*Your task*.
Where in the data below does the word "lines" appear? Copy each line that holds it.

*Records to process*.
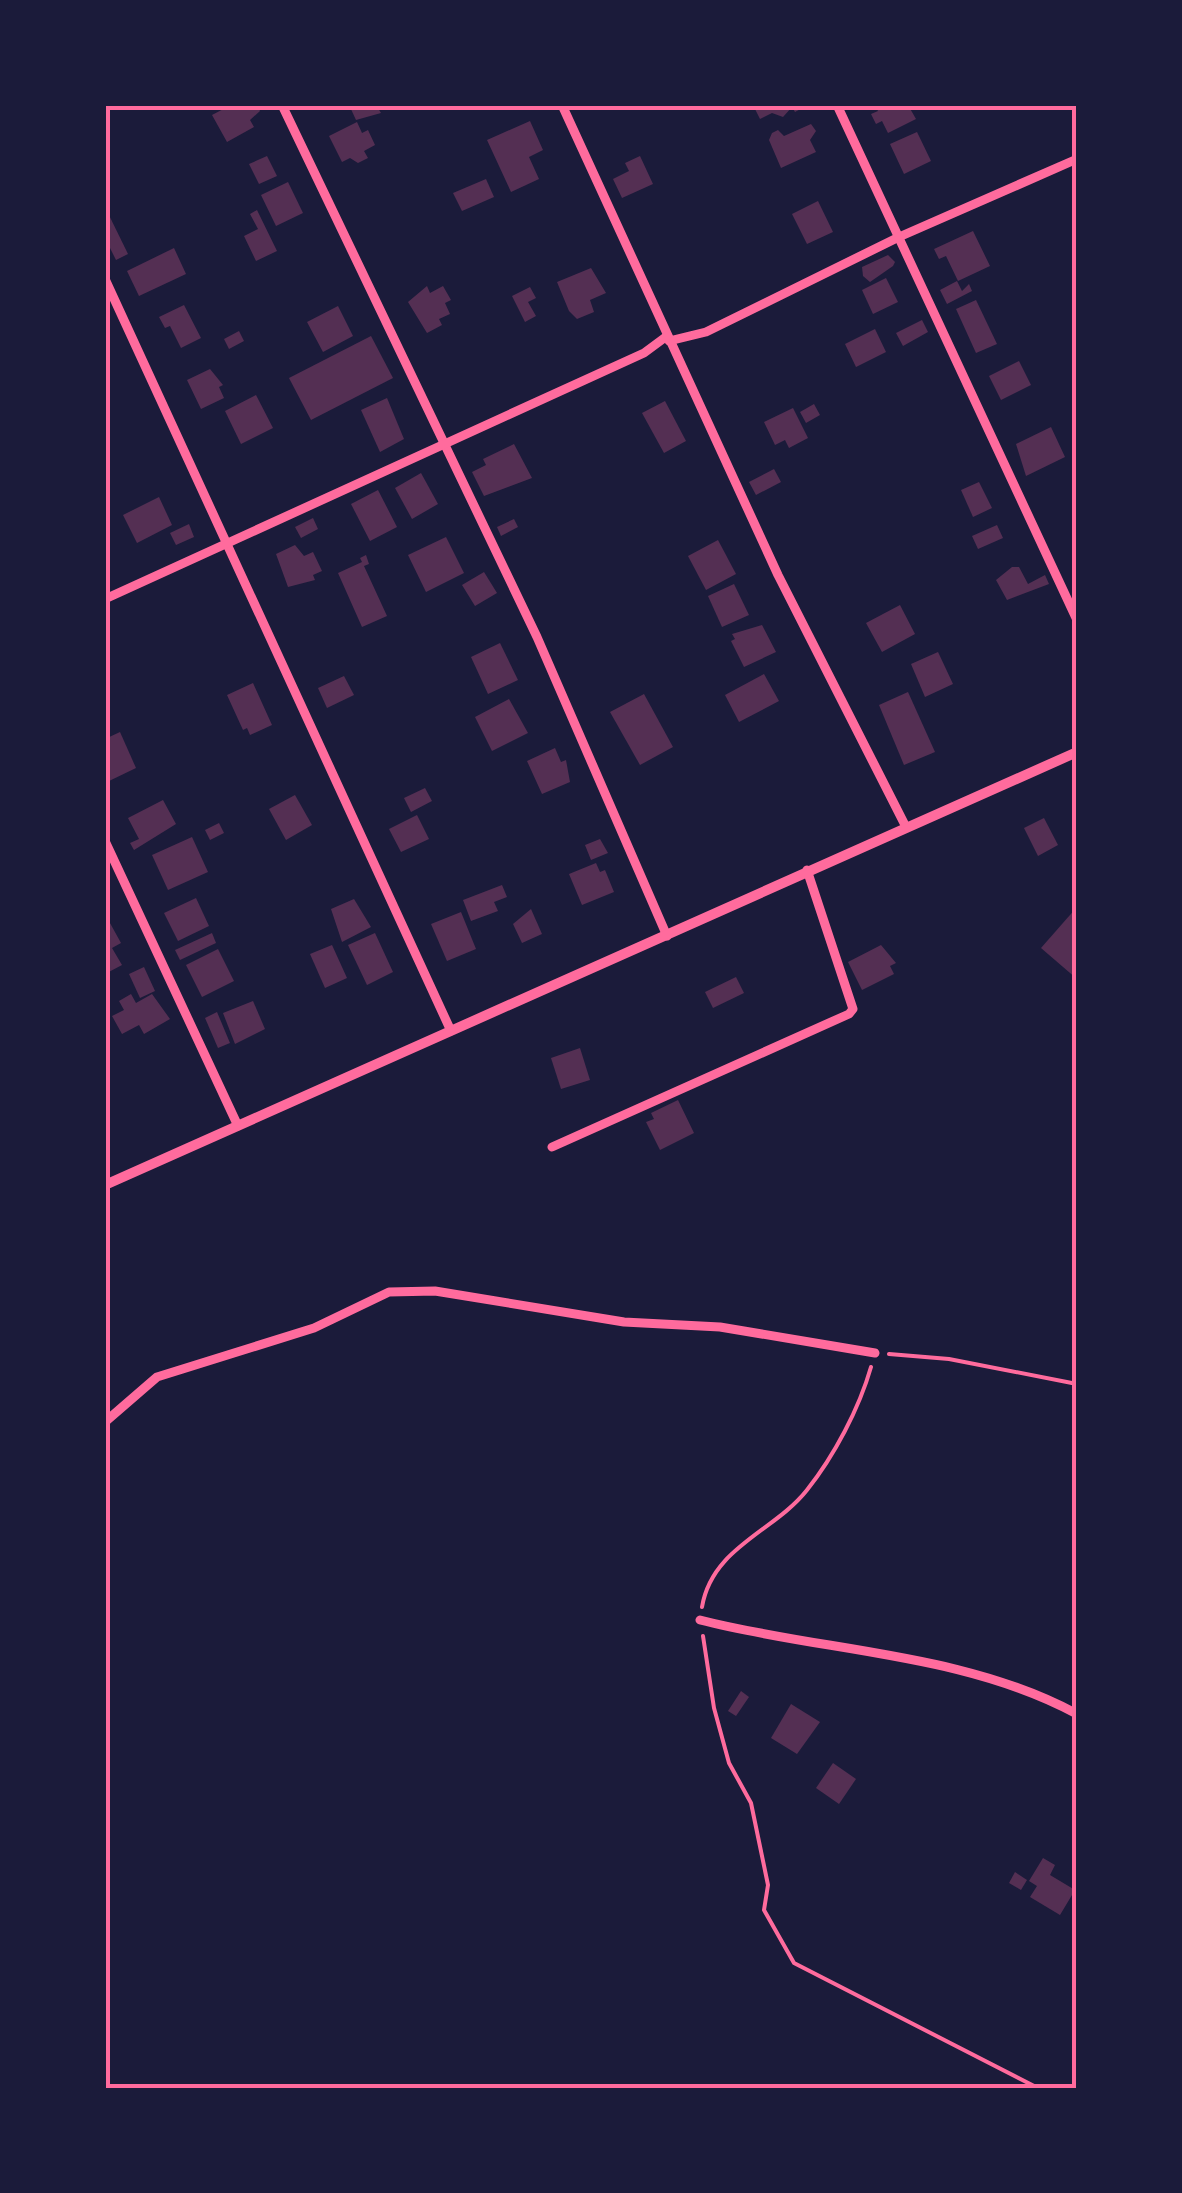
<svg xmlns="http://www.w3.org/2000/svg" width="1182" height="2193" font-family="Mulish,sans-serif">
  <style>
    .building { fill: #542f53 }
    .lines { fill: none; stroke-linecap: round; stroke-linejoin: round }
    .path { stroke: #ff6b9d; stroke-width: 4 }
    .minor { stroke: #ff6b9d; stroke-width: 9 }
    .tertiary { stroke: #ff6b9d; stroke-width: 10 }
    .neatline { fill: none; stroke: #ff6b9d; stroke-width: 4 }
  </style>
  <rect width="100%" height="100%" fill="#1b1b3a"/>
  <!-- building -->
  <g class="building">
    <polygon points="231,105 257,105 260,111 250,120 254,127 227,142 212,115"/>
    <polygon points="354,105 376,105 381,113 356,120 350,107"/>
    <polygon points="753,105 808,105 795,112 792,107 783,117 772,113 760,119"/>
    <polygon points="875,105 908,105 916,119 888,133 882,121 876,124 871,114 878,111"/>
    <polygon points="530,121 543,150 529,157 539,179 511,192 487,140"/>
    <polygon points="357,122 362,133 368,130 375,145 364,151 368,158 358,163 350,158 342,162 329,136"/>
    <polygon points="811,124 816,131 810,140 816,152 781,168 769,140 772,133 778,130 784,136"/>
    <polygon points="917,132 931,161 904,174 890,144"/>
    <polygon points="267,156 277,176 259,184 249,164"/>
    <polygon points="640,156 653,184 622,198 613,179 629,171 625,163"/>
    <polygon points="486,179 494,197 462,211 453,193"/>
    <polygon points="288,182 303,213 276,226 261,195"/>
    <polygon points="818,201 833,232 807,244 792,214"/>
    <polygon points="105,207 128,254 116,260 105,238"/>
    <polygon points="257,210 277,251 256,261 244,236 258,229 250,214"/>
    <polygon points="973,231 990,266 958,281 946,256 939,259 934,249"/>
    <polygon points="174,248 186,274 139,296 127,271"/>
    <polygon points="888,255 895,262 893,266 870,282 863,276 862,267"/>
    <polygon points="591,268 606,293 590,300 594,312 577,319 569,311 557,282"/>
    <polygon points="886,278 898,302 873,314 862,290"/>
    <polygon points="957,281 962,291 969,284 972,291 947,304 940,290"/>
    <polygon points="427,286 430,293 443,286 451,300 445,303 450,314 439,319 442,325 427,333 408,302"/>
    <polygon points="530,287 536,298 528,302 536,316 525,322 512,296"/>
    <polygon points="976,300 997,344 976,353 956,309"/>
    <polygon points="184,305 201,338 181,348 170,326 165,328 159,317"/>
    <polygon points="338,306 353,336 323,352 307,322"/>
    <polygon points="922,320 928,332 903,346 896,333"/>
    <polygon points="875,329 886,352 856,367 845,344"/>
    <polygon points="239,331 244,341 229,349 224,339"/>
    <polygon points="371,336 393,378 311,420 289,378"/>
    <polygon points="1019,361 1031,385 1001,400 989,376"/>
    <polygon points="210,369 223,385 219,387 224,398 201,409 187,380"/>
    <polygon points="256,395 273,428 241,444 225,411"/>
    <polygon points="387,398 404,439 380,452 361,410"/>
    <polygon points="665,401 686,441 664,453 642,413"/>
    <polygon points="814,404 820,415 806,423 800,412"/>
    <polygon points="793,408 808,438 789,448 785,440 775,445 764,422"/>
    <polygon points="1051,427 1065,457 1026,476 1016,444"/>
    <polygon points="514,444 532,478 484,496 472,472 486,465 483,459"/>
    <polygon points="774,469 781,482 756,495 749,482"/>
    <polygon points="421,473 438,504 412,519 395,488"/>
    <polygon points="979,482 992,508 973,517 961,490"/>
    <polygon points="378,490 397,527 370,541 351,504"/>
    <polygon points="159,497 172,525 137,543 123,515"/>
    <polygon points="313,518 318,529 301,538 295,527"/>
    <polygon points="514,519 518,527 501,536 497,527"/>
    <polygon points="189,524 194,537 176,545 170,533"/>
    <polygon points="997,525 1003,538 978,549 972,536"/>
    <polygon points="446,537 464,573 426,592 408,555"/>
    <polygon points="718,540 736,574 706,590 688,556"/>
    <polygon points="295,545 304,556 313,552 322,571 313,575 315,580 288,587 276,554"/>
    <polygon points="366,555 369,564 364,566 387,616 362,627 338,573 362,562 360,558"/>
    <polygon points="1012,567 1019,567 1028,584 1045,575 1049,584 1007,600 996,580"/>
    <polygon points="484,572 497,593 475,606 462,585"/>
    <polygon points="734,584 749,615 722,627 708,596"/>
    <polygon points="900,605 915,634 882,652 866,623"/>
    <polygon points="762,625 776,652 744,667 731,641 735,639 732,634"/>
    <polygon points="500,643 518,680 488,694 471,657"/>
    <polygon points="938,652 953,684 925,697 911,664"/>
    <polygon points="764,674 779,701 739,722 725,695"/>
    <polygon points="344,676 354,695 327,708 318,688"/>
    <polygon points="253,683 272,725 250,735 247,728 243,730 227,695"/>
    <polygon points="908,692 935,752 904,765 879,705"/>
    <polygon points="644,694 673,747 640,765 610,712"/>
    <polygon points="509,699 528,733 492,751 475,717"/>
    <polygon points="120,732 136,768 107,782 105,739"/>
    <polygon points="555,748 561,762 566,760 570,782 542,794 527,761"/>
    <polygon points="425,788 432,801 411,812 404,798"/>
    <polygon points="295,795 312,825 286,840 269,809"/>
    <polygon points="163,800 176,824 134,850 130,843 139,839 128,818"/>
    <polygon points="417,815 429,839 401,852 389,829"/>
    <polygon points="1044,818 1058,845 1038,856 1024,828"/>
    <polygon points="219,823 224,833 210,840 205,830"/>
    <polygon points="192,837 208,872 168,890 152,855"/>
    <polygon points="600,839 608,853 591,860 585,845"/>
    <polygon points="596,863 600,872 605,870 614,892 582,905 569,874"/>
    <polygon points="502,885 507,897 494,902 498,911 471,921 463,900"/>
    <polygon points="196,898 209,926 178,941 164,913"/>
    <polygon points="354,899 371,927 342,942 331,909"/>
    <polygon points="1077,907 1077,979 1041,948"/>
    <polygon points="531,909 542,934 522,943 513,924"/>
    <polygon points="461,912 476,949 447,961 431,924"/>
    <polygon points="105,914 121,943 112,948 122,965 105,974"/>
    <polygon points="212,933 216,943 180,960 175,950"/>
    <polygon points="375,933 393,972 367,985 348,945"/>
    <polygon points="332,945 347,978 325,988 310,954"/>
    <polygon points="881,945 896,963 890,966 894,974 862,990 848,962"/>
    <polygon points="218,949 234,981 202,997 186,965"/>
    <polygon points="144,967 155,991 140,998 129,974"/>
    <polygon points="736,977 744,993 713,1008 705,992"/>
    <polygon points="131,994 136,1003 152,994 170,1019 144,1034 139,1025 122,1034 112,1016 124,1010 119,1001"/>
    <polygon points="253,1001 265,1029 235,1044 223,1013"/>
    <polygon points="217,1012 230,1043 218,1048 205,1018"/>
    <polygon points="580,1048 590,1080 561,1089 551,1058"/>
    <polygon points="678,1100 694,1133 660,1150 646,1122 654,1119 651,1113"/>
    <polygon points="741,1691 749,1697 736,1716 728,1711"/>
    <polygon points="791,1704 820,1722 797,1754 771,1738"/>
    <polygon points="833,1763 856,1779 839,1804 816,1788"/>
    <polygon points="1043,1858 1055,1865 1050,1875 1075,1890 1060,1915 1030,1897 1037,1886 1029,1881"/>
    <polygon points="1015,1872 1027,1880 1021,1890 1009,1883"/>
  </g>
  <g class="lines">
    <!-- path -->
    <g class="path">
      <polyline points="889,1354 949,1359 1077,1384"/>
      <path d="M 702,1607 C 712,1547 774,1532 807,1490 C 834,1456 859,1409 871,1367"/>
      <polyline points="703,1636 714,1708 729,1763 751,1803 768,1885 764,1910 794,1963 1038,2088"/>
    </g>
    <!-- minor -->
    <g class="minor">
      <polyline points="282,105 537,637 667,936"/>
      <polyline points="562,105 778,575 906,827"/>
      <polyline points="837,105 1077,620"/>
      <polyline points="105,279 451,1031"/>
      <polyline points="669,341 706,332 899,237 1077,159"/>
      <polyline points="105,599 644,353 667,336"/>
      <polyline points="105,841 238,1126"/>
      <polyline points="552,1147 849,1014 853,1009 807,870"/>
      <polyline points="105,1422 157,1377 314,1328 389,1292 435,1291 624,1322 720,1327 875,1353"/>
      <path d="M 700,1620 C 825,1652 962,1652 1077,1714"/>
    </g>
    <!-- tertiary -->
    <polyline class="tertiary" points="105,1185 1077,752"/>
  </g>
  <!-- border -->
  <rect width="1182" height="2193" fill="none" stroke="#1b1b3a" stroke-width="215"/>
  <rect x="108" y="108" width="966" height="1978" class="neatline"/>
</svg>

*Result of the exercise*.
    .lines { fill: none; stroke-linecap: round; stroke-linejoin: round }
  <g class="lines">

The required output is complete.